Empowering girls in STEM: What Does a Scientist Look Like?
If you asked your daughter what a scientist looked like, what would she say?
Although today’s society embraces more women into traditionally male-dominated career fields, there is still a gap between genders in science, technology, engineering, and math (STEM) fields.
Many of us want our daughters to feel empowered and excited about using their skills and talents to build a better world. Unfortunately, girls still face stereotypes and discrimination in their quests to be scientists. Even further, a large number of girls lose interest in STEM-related career paths at an early age.
It’s crucial to instill confidence in girls and build up the next generation of female scientists. Many women have excelled in science and have made ground-breaking discoveries that have changed the lives of many.
In the 1900s, African American chemist Alice Ball developed a leprosy treatment at the age of 23. In 1964, British chemist Dorothy Hodgkin became the first British woman to win the Chemistry Nobel Prize. There are countless other women we could list, but these front runners’ accomplishments show that girls can be anything they want to be.
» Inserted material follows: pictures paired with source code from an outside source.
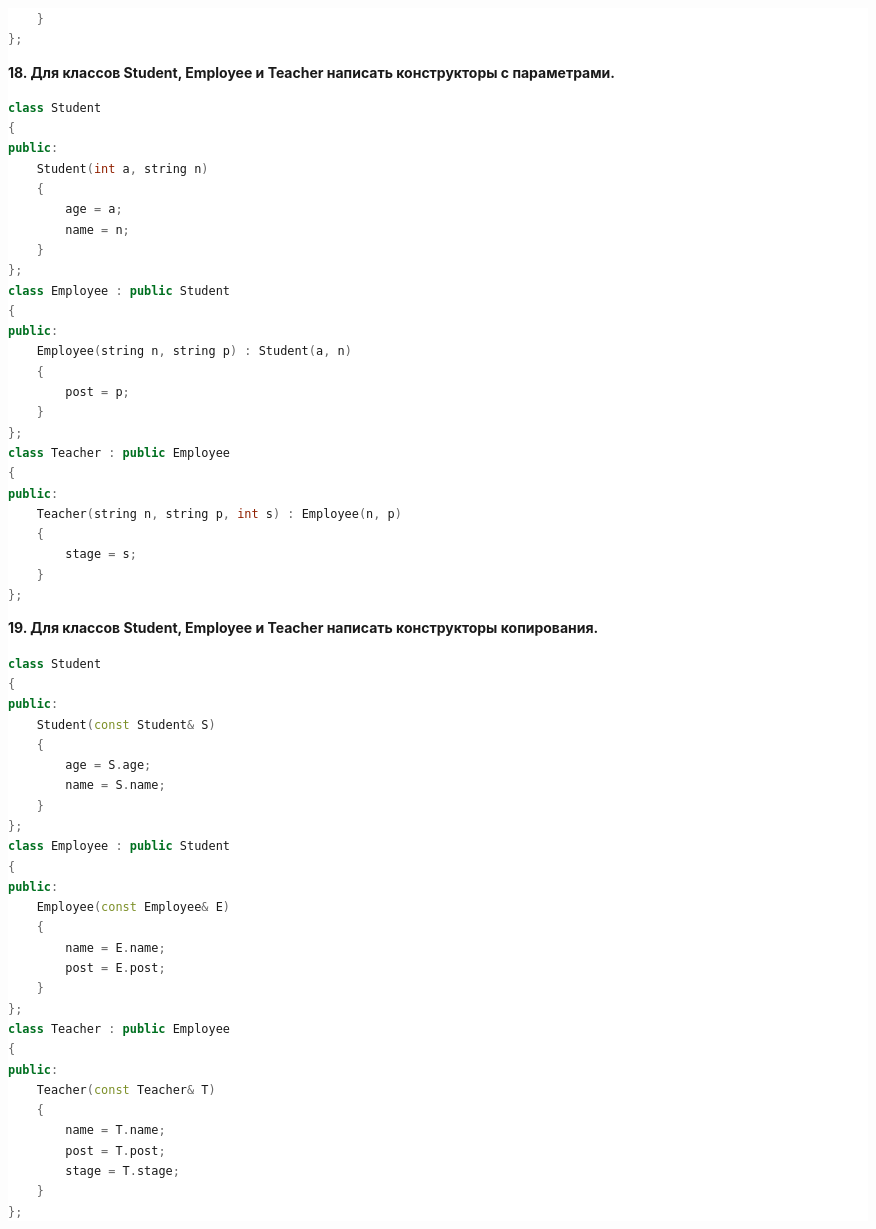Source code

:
 ```cpp
	}
};
```

**18. Для классов Student, Employee и Teacher написать конструкторы с параметрами.**

```cpp
class Student
{
public:
    Student(int a, string n)
	{
		age = a;
		name = n;
	}
};
class Employee : public Student
{
public:
    Employee(string n, string p) : Student(a, n)
	{
		post = p;
	}
};
class Teacher : public Employee
{
public:
    Teacher(string n, string p, int s) : Employee(n, p)
	{
		stage = s;
	}
};
```

**19. Для классов Student, Employee и Teacher написать конструкторы копирования.**

```cpp
class Student
{
public:
    Student(const Student& S)
	{
		age = S.age;
		name = S.name;
	}
};
class Employee : public Student
{
public:
    Employee(const Employee& E)
	{
		name = E.name;
		post = E.post;
	}
};
class Teacher : public Employee
{
public:
    Teacher(const Teacher& T)
	{
		name = T.name;
		post = T.post;
		stage = T.stage;
	}
};
```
How can you describe what a good scientist looks like to your daughter? Let’s look at a few characteristics:
A scientist is smart and has an active imagination. They can take in the world around them and use their surroundings to formulate new ideas and solutions. Scientists also have a wealth of knowledge on scientific principles and other relevant subjects, like math, physics, biology, calculus, etc.
A good scientist is creative. Creativity allows a scientist to think outside the box and create things that haven’t been thought of before.
A scientist is a critical thinker and can analyze problems with an open mind.
A good scientist has a lot of curiosity and wants to know about the world around them. From understanding how electrical currents work to knowing the principles of velocity, there are many ways to explore like a scientist.
Innovation is at the heart of being a scientist. A scientist needs to bring forth new ideas and promote them with the faith that they can do the work.
As we can see, gender does not define a real scientist. They possess qualities that many young girls have. We have the power to prevent more young girls from missing their calling and not using their skills for science and other STEM fields.
Remind your daughter that a scientist is intelligent, innovative, passionate, creative, and curious. She has or can develop the same qualities needed to be a scientist. Then sit back and watch her fly.